Getting everyone involved (ball-you speak) – The best thing about onsite teaching is obvious, you are in the same room as your students. This fact means you can get everyone involved, everyone, unlike online, where maybe, if you’re lucky, 25% of your students will participate in any one class. It is important you take advantage of this and make sure all your students are learning. It is a lot easier to learn students’ names onsite than it is online, but you won’t have the luxury of being able to look at the notes you have made on the register, I encourage you to request students say their name every time they answer a question or speak, like I mentioned earlier, this will help them feel known and encourage them to participate. Another great trick, which I find quite effective, is using a ball or something else you can throw around the classroom without causing severe injury. Whoever you throw the ball will answer a question or create a sentence using some key vocabulary, for example. But make sure you get students to say their names first. And, if they are up for it, students can throw the ball to each other, encouraging them to speak with the reward of power to decide who will be next.

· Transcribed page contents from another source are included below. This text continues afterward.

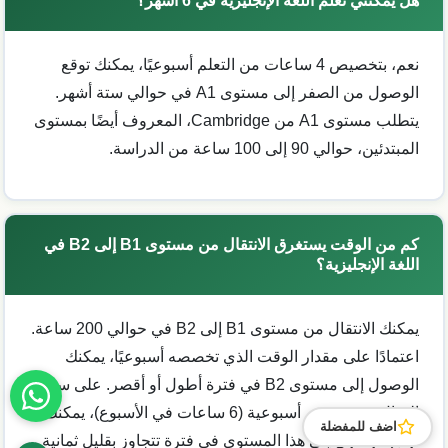
هل يمكنني تعلم اللغة الإنجليزية في 6 أشهر؟
نعم، بتخصيص 4 ساعات من التعلم أسبوعيًا، يمكنك توقع
الوصول من الصفر إلى مستوى A1 في حوالي ستة أشهر.
يتطلب مستوى A1 من Cambridge، المعروف أيضًا بمستوى
المبتدئين، حوالي 90 إلى 100 ساعة من الدراسة.
كم من الوقت يستغرق الانتقال من مستوى B1 إلى B2 في
اللغة الإنجليزية؟
يمكنك الانتقال من مستوى B1 إلى B2 في حوالي 200 ساعة.
اعتمادًا على مقدار الوقت الذي تخصصه أسبوعيًا، يمكنك
الوصول إلى مستوى B2 في فترة أطول أو أقصر. على سبيل
المثال، مع دروس أسبوعية (6 ساعات في الأسبوع)، يمكنك
اضف للمفضلة
توقع الوصول إلى هذا المستوى في فترة تتجاوز بقليل ثمانية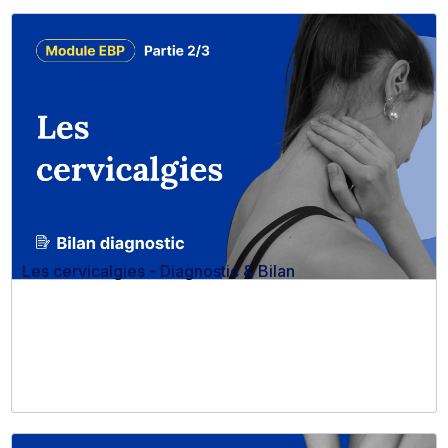
Les cervicalgies - Diagnostic & Bilan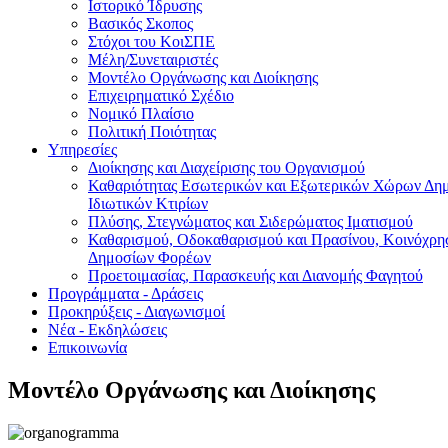
Ιστορικό Ίδρυσης
Βασικός Σκοπος
Στόχοι του ΚοιΣΠΕ
Μέλη/Συνεταιριστές
Μοντέλο Οργάνωσης και Διοίκησης
Επιχειρηματικό Σχέδιο
Νομικό Πλαίσιο
Πολιτική Ποιότητας
Υπηρεσίες
Διοίκησης και Διαχείρισης του Οργανισμού
Καθαριότητας Εσωτερικών και Εξωτερικών Χώρων Δημ
Ιδιωτικών Κτιρίων
Πλύσης, Στεγνώματος και Σιδερώματος Ιματισμού
Καθαρισμού, Οδοκαθαρισμού και Πρασίνου, Κοινόχρ
Δημοσίων Φορέων
Προετοιμασίας, Παρασκευής και Διανομής Φαγητού
Προγράμματα - Δράσεις
Προκηρύξεις - Διαγωνισμοί
Νέα - Εκδηλώσεις
Επικοινωνία
Μοντέλο Οργάνωσης και Διοίκησης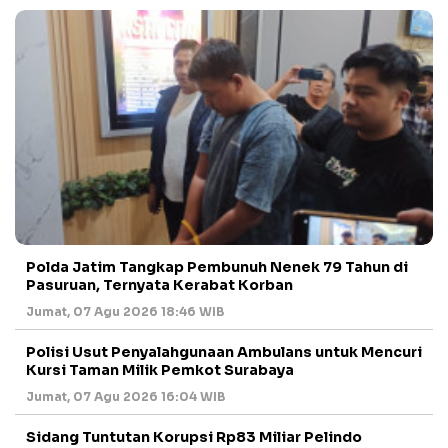
Polda Jatim Tangkap Pembunuh Nenek 79 Tahun di
Pasuruan, Ternyata Kerabat Korban
Jumat, 07 Agu 2026 18:46 WIB
Polisi Usut Penyalahgunaan Ambulans untuk Mencuri
Kursi Taman Milik Pemkot Surabaya
Jumat, 07 Agu 2026 16:04 WIB
Sidang Tuntutan Korupsi Rp83 Miliar Pelindo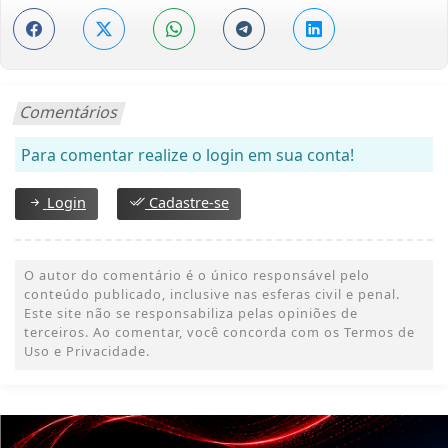
Comentários
Para comentar realize o login em sua conta!
Login
Cadastre-se
O autor do comentário é o único responsável pelo
conteúdo publicado, inclusive nas esferas civil e penal.
Este site não se responsabiliza pelas opiniões de
terceiros. Ao comentar, você concorda com os Termos de
Uso e Privacidade.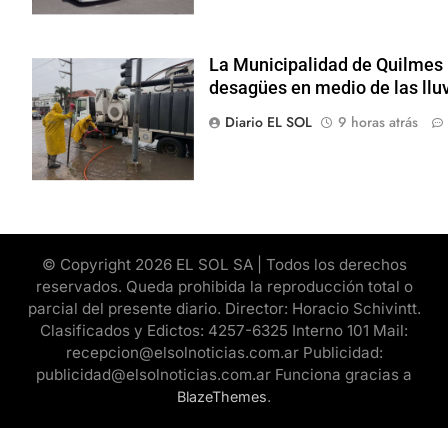
La Municipalidad de Quilmes 
desagües en medio de las llu
Diario EL SOL
9 horas atrás
© Copyright 2026 EL SOL SA | Todos los derechos
reservados. Queda prohibida la reproducción total o
parcial del presente diario. Director: Horacio Schivintt.
Clasificados y Edictos: 4257-6325 Interno 101 Mail:
recepcion@elsolnoticias.com.ar Publicidad:
publicidad@elsolnoticias.com.ar Funciona gracias a
.
BlazeThemes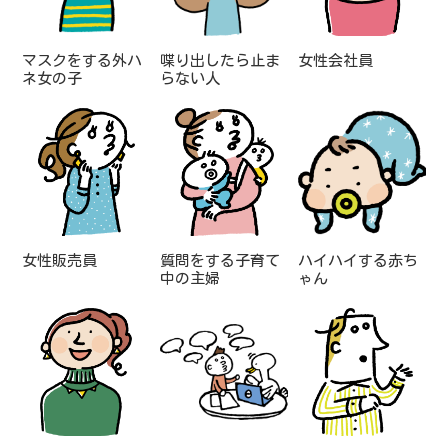
マスクをする外ハ
喋り出したら止ま
女性会社員
ネ女の子
らない人
女性販売員
質問をする子育て
ハイハイする赤ち
中の主婦
ゃん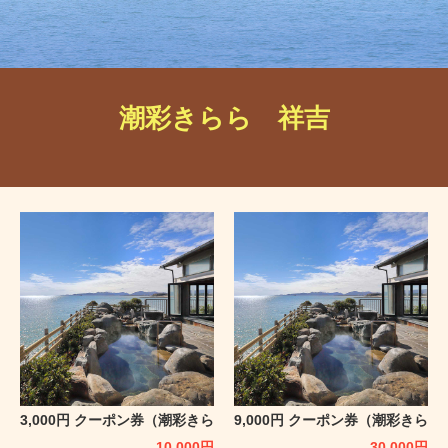
潮彩きらら 祥吉
3,000円 クーポン券（潮彩きら
9,000円 クーポン券（潮彩きら
ら 祥吉）
ら 祥吉）
10,000
円
30,000
円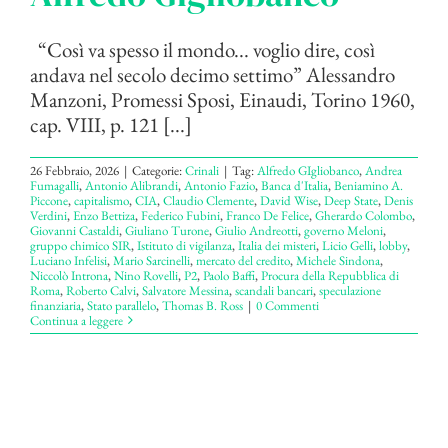
“Così va spesso il mondo... voglio dire, così
andava nel secolo decimo settimo” Alessandro
Manzoni, Promessi Sposi, Einaudi, Torino 1960,
cap. VIII, p. 121 [...]
26 Febbraio, 2026
|
Categorie:
Crinali
|
Tag:
Alfredo GIgliobanco
,
Andrea
Fumagalli
,
Antonio Alibrandi
,
Antonio Fazio
,
Banca d'Italia
,
Beniamino A.
Piccone
,
capitalismo
,
CIA
,
Claudio Clemente
,
David Wise
,
Deep State
,
Denis
Verdini
,
Enzo Bettiza
,
Federico Fubini
,
Franco De Felice
,
Gherardo Colombo
,
Giovanni Castaldi
,
Giuliano Turone
,
Giulio Andreotti
,
governo Meloni
,
gruppo chimico SIR
,
Istituto di vigilanza
,
Italia dei misteri
,
Licio Gelli
,
lobby
,
Luciano Infelisi
,
Mario Sarcinelli
,
mercato del credito
,
Michele Sindona
,
Niccolò Introna
,
Nino Rovelli
,
P2
,
Paolo Baffi
,
Procura della Repubblica di
Roma
,
Roberto Calvi
,
Salvatore Messina
,
scandali bancari
,
speculazione
finanziaria
,
Stato parallelo
,
Thomas B. Ross
|
0 Commenti
Continua a leggere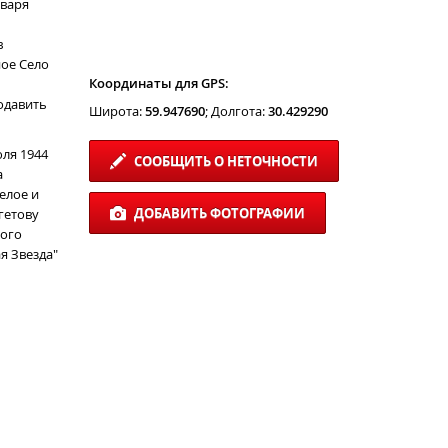
нваря
в
ное Село
Координаты для GPS:
одавить
Широта:
59.947690
; Долгота:
30.429290
ля 1944
СООБЩИТЬ О НЕТОЧНОСТИ
а
елое и
ДОБАВИТЬ ФОТОГРАФИИ
гетову
кого
я Звезда"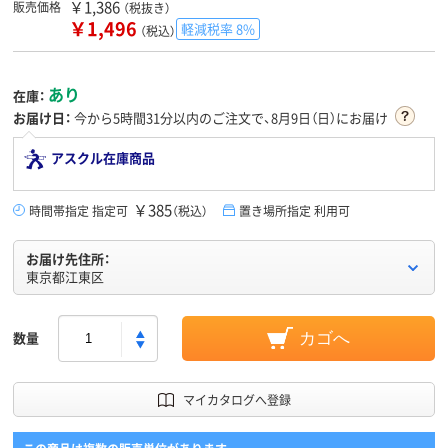
￥1,386
販売価格
（税抜き）
￥1,496
軽減税率 8%
（税込）
あり
在庫：
お届け日：
今から
5時間31分
以内のご注文で、8月9日（日）にお届け
アスクル在庫商品
￥385
時間帯指定 指定可
（税込）
置き場所指定 利用可
お届け先住所：
東京都江東区
数量
カゴへ
マイカタログへ登録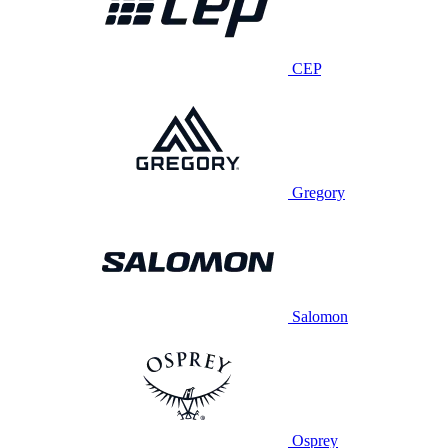
CEP
Gregory
Salomon
Osprey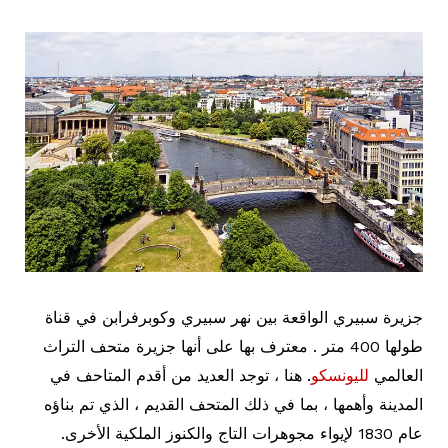
جزيرة سبيري الواقعة بين نهر سبيري وكوبرفرابن في قناة
طولها 400 متر . معترف بها على أنها جزيرة متحف التراث
العالمي
لليونسكو
. هنا ، توجد العديد من أقدم المتاحف في
المدينة وأهمها ، بما في ذلك المتحف القديم ، الذي تم بناؤه
عام 1830 لإيواء مجوهرات التاج والكنوز الملكية الأخرى.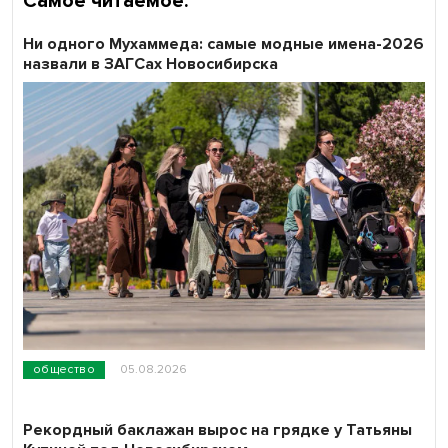
Самое читаемое:
Ни одного Мухаммеда: самые модные имена-2026
назвали в ЗАГСах Новосибирска
общество
05.08.2026
Рекордный баклажан вырос на грядке у Татьяны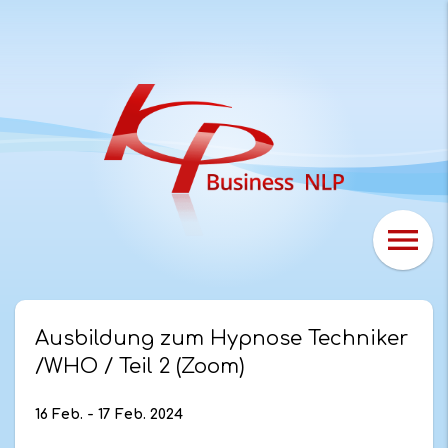
menu
Ausbildung zum Hypnose Techniker
/WHO / Teil 2 (Zoom)
16 Feb. - 17 Feb. 2024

Conclusion – Look, I am far from a teaching expert, but I have found a few ways to make my online and onsite classrooms work, for me, and more importantly, for my students. The best piece of advice I can give to a new teacher is telling them not to worry, be confident, energetic and don’t expect to be perfect, because nobody else is expecting you to be. The Thai teachers are not perfect, and all they want to see from you is commitment, passion for your students and a willingness to help them succeed. You will learn as you go along and it is crucial that you are not afraid to ask questions, if the first person cannot answer then the next will. We cannot predict what will happen with COVID, nor do we have any sway over whether we are online or onsite, it’s important you are flexible and know that you can have successful classes with both ways, just be prepared, don’t worry. There is a very famous and important Thai saying, “Mai Pen Rai”, it means it’s ok and don’t worry. This is an attitude I think we could learn a lot from in the West. Embrace it, don’t worry, it’s ok, it’s going to be ok and you are going to be great. I really hope this blog has helped you and if you are feeling even an inch more confident about your teaching, then I have done my job.


Thanks for reading, all the best, Josh!